Even as a neophyte to Montana’s history, I understood the significance of the news that the smelter was closing in Anaconda in the early 1980s. I had already taken images of the town’s most defining landmark–the Washoe Stack–and I soon went to Anaconda to take more because no doubt the end of the company meant major change–and many of my friends thought it meant the end of the town itself.
The stack dominates the Deer Lodge Valley moreso than any man-made structure in the state. As I much later wrote for Drumlummon Views in 2009: the Washoe Stack was “built by the Alphonis Chimney Construction Company for the Anaconda Copper Mining Company in 1918. The stack is 585 feet high, 60 feet wide at the top with an interior diameter of 75 feet. Few industrial structures anywhere compare to it. The stack loomed over the company, its workers, its region, and its state as the Anaconda company owned and ran Montana as ‘a commonwealth where one corporation ruled supreme.'” Historian Laurie Mercier interviewed many Anaconda residents in the 1980s. One of her most compelling sessions came with Bob Vine. He believed that the Company and God were all the same in Anaconda: “’Everybody would get up in the morning and they look and see if there was smoke coming out of that stack and if there was, God was in his heaven and all was right with the world, and we knew we were going to have a paycheck.’”

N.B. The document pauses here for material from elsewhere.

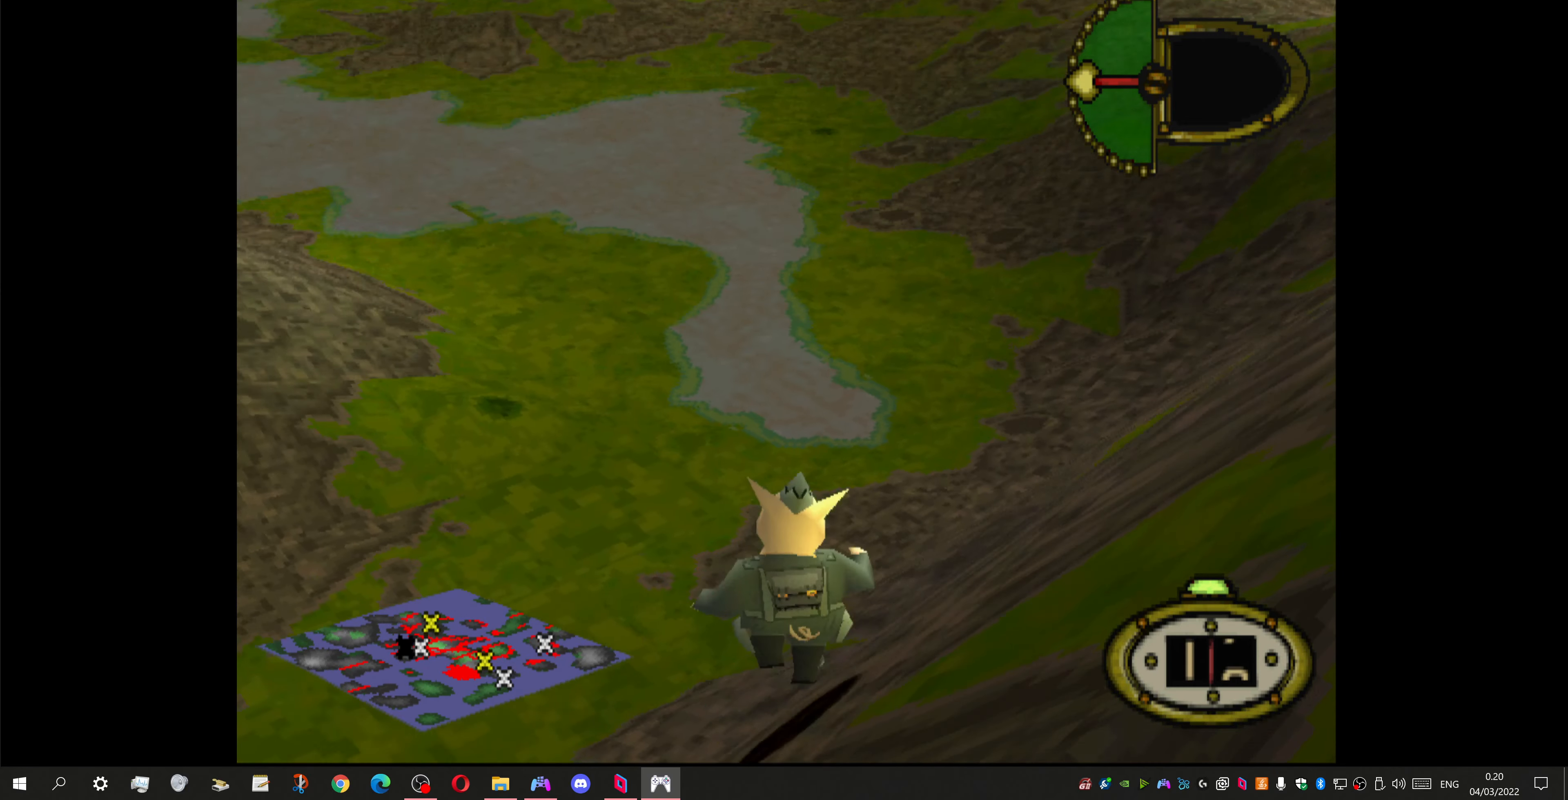
{"buttons": ["DPAD_UP"], "left_stick": "center", "right_stick": "center", "events": []}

But once the corporation closed its doors and began to scrap the smelter and its works, the stack quickly became an isolated symbol of past times. Again, in the Drumlummon Views essay of 2009 I recalled the efforts to preserve the stack: “A community-wide effort to save the stack was launched because, in the poetic words of local union activist Tom Dickson:
ARCO save that stack, touch not a single brick
Signify the livelihood that made Anaconda tick.
Still let it stand there stark against the sky,
Like a somewhat obscene gesture catching every eye.'”

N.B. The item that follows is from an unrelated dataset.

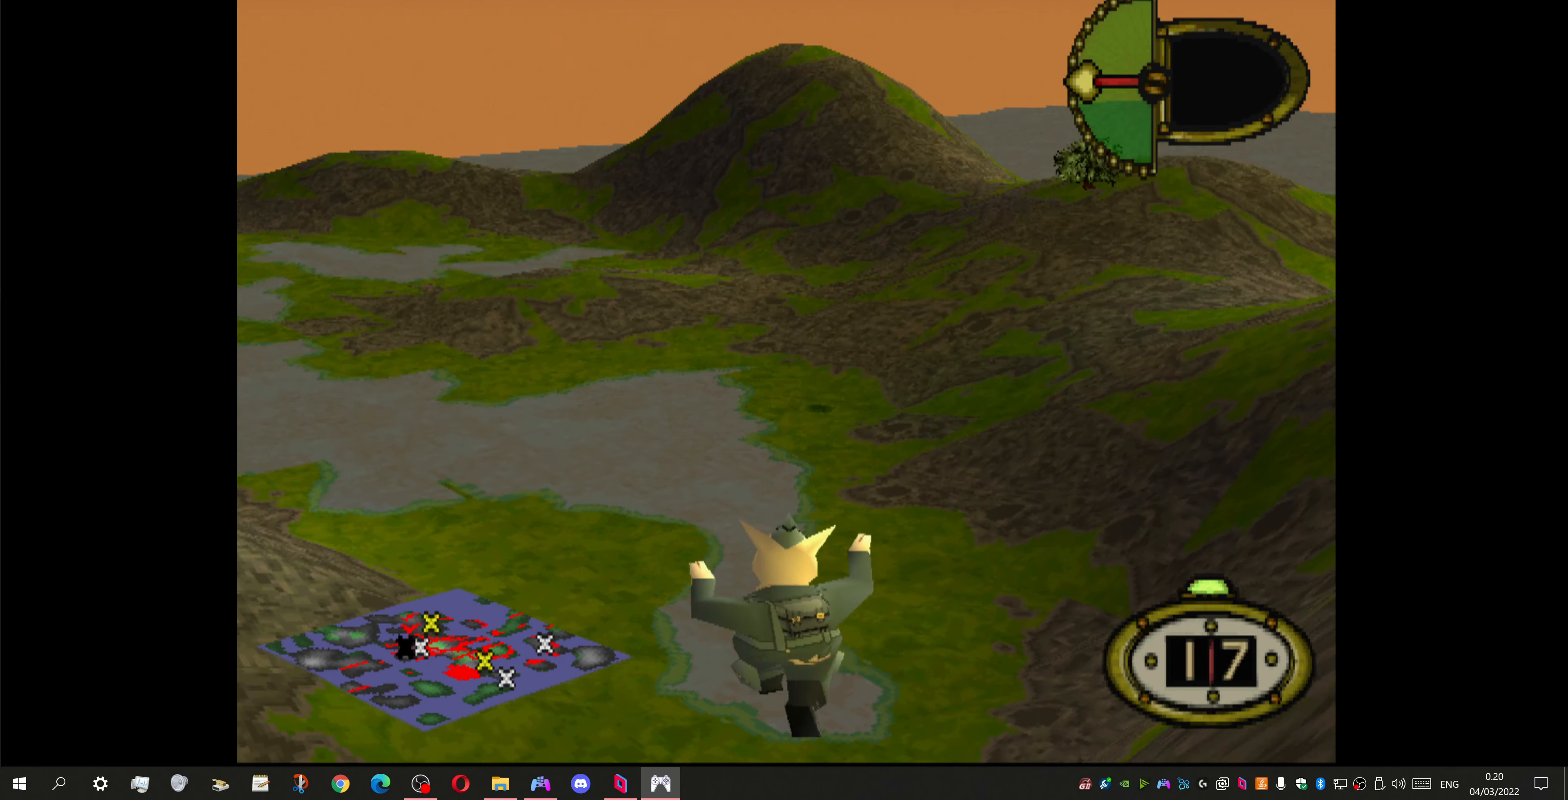
{"buttons": ["DPAD_UP"], "left_stick": "center", "right_stick": "center", "events": [[34, "DPAD_RIGHT", "down"], [467, "DPAD_RIGHT", "up"]]}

When I last visited the stack in 2012, Dickson’s wish was true. The stack stands “stark against the sky,” no matter the vantage point.
View from highway 589
From the old stack walking trail and golf course
From the 4-lane highway between the town and interstate
And, perhaps most appropriately, from the town’s cemetery where so many of those who toiled there are buried. The stack is a landmark of engineering achievement–yes–but it is also a landmark that reminds us of corporate impact and community persistence, and it is that later idea: of how Anaconda remains and what it says today that I hope to explore in future posts.